# start of Selected excerpt

Alternatively, another approach might have each client stake a deposit of cryptocurrency on the blockchain and suffer a penalty if they drop out during the execution. A third approach to achieving secure aggregation would be to use confidential smart contracts—for example, what is enabled by the Oasis Protocol (Oasis Protocol Foundation, 2022) executing within secure enclaves. In this system, each client could submit an encrypted local model update, wherein only specific secure hardware could decrypt and aggregate the encrypted model through remote attestation. (Cheng et al., 2019). Utilizing blockchain technology with FL/FA could provide a secure, automated, and auditable process to update models.
Configuring the federated analytics/blockchain test environment
In this section, we present the Federated Analytics (FA) test environment created in BlockLAB with Dell partners VMware and Boomi. We first discuss the key considerations in designing an FA/blockchain system in an HPC environment. We then discuss configuring and testing the system under test (SUT).
What is needed: FA/blockchain design considerations
As summarized in Figure 3, designing and configuring a FA/blockchain system involves a number of considerations appropriate for the SUT test environment. The initial consideration is to determine the system components and benefits under test. Generally, federated analytics jobs will consist of many participants sharing the same resource or many participants contributing to the same resource. In our test case, we modeled our use cases along the lines of multiple researchers using the SDSC HPC system for conducting work. In this scenario, FA benefits would include generating a secure audit trail of what the supercomputer was used for, and the blockchain controlling access to analytic and operational data generated by the FA jobs running in the SDSC HPC system.
An early and widely discussed baseline federated learning use case is where the FL model enables mobile phones to collectively learn a shared prediction model while keeping all the training data on the device (McMahan and Ramage, 2017). The design consideration in this case is to decouple the ability to do machine learning from the need to store data in a centralized data store, for example, in the cloud. To do this, a machine learning model is downloaded onto user phones in the FL network, then executed locally, with the results from the model sent back to the analyst. Sharing only the model results, not the data, helps to ensure privacy while allowing for improved models.
Our system under test (SUT) involved a series of design considerations. The first was to determine the access structure of the blockchain system. A public blockchain would allow anyone to run nodes that verify the data, which is problematic in this case due to the possibility that malicious actors in the network could send false information. Access control is an important requirement of FL/FA and, therefore, we chose the alternate model of a permissioned blockchain. Here, network participants are first required to be verified. Participant roles are then assigned to determine the level of data visibility each participant in the network is permitted.
The second design consideration was to define how smart contracts should be organized and created. Smart contracts refer to self-executing code that specifies the exchange rules for network transactions. We chose a very straightforward smart contract design that performed access control and the storing of an audit trail of data access and modifications. The secure nature of the access control and audit trail offer significant improvements to the data privacy and security of FL/FA models by utilizing self-executing programmatic rules to enforce privacy and security.

# end of Selected excerpt
# start of Dataset content

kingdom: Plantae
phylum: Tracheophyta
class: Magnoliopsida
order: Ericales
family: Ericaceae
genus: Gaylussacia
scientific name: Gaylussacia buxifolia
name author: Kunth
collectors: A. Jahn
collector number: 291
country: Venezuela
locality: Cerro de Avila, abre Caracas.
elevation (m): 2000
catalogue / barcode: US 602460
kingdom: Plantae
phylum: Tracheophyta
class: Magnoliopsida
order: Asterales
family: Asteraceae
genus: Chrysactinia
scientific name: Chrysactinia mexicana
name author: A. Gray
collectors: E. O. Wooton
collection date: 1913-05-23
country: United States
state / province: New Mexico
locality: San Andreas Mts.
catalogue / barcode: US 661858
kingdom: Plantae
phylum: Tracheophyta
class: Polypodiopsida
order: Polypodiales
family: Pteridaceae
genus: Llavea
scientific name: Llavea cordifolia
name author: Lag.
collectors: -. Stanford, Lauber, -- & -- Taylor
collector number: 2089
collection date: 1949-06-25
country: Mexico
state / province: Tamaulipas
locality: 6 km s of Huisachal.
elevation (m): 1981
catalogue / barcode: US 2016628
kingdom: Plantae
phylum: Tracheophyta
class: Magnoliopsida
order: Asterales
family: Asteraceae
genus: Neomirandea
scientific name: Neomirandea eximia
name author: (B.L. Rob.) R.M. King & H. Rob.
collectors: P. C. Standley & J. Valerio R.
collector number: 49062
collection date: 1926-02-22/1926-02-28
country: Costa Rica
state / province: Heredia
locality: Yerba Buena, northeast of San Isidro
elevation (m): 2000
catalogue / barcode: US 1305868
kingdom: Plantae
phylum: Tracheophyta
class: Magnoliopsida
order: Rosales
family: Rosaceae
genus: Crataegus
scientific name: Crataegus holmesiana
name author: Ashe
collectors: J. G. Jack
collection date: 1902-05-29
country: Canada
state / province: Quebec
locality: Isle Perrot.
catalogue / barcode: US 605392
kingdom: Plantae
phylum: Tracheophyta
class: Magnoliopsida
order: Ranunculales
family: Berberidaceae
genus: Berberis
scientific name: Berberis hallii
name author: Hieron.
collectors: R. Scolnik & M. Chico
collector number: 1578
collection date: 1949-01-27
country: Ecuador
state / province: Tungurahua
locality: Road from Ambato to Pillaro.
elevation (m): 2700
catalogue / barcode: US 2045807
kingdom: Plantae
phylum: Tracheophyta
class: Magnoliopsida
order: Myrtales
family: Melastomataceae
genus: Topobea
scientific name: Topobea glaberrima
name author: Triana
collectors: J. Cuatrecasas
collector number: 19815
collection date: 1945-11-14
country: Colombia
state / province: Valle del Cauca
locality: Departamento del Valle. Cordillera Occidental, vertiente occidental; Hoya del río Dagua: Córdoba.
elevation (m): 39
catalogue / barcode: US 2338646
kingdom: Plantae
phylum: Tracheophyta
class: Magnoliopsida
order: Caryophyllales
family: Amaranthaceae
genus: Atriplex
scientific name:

# end of Dataset content

Resume the excerpt on the federated analytics and blockchain test environment at the point where it stops, after the paragraph on smart contract design above.

A third set of design considerations refers to how data producers are connected on the blockchain. It is desirable to design the test system to work only when there is “good” data being reported out as transactions are executed. “Good” data refers to data that is accurate—a measure of data quality—and “truthful”—a composite measure of node consensus that the data submitted to the chain is verifiable, reliable, and accessible by all participants in the network (Awan et al., 2019; Lo et al., 2020; Mugunthan et al., 2020). The most direct way to connect actions performed by users is by making API calls to a network server that, in turn, then submits the updated data to the blockchain. Further, it is desirable to build these API calls into the underlying test system so that all actions are automatically reported to the transaction ledger.2
The integration of data quality metrics associated with access control and historical data access and modification logs enables high-trust analytics regarding information in the system without exposing the underlying data itself. This is an improvement over traditional FL/FA systems where data quality is very difficult to determine without first being exposed to the raw data. Furthermore, blockchain technology has the potential to utilize Zero-Knowledge proofs, which could further abstract the data from a data quality score.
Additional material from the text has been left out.